One can get some pretty nice performance out of ARM + NEON (but not using a c compiler either!), but it's just not in the same league. And when the whole system picture is taken into account (RAM speed, the EIB, the atomic unit, etc), it's another few leagues away.
But it's all pretty academic, since the PS3 was a dead platform the day Sony intentionally killed it to save money.
Yes PS3 Cell probably is faster if properly used. I'm not saying ARM is faster, I agree the original benchmarks are stupid.

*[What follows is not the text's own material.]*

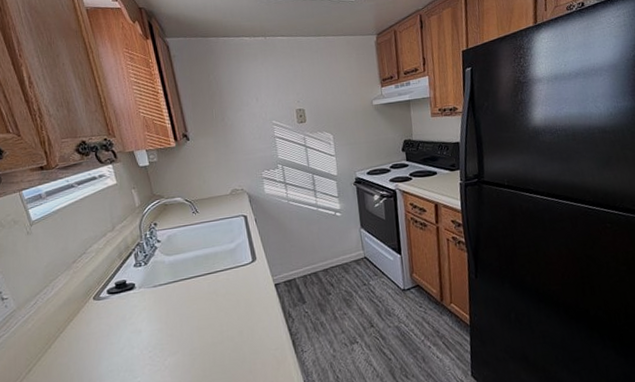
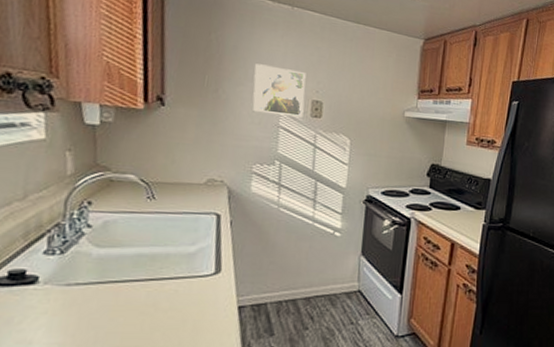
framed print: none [247,88,292,129] -> present [252,63,306,118]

The problem is that Cell development cost is extremely high.Quote:
let me put it short again - when ODROID-X can give the same gaming and multimedia real-life experience as PS3 then i will believe that benchmark and those none-sense numbers of the PS3 performance that are put there - i myself have small 4-node PS3 cluster at the university and would be very happy to replace it with ODROID-X, but ARM won't reach any time soon computational power that PS3 offers via its SPE cores. also, you're accepting and talking how important are the optimizations and at the same time you're finding benchmark made with generic not-optimized code for PS3 as good benchmark showing ARM is faster, that's why reciprocal to that way of benchmarking i suggested to test "Direct Stream Transfer" decoding on ODROID-X with the reference code and even if you wish with optimized - i'm sure it can't reach PS3 performance and all PS3 has basically the same CPU - in case you're asking now what PS3 CPU i used to measure the performance.
OTOH your original claim of DST decoding taking days on ODROID-X is stupid too and obviously not based on first hand experience, and that is what I was pointing.
If you want we can all use the reference decoder, don't touch anything to it and see how it performs. Too bad it won't use the SPE, its performance will be extremely bad and you won't have proven anything.
I have no idea how Sony ended up spending $3 billion on developing one console.
Does anyone know why Sony chose QNX as the base platform for the PS3 instead of Linux? I hear it's a really good realtime OS, but I'm sure Linux is too (plus most of their platform work would be done for them for free).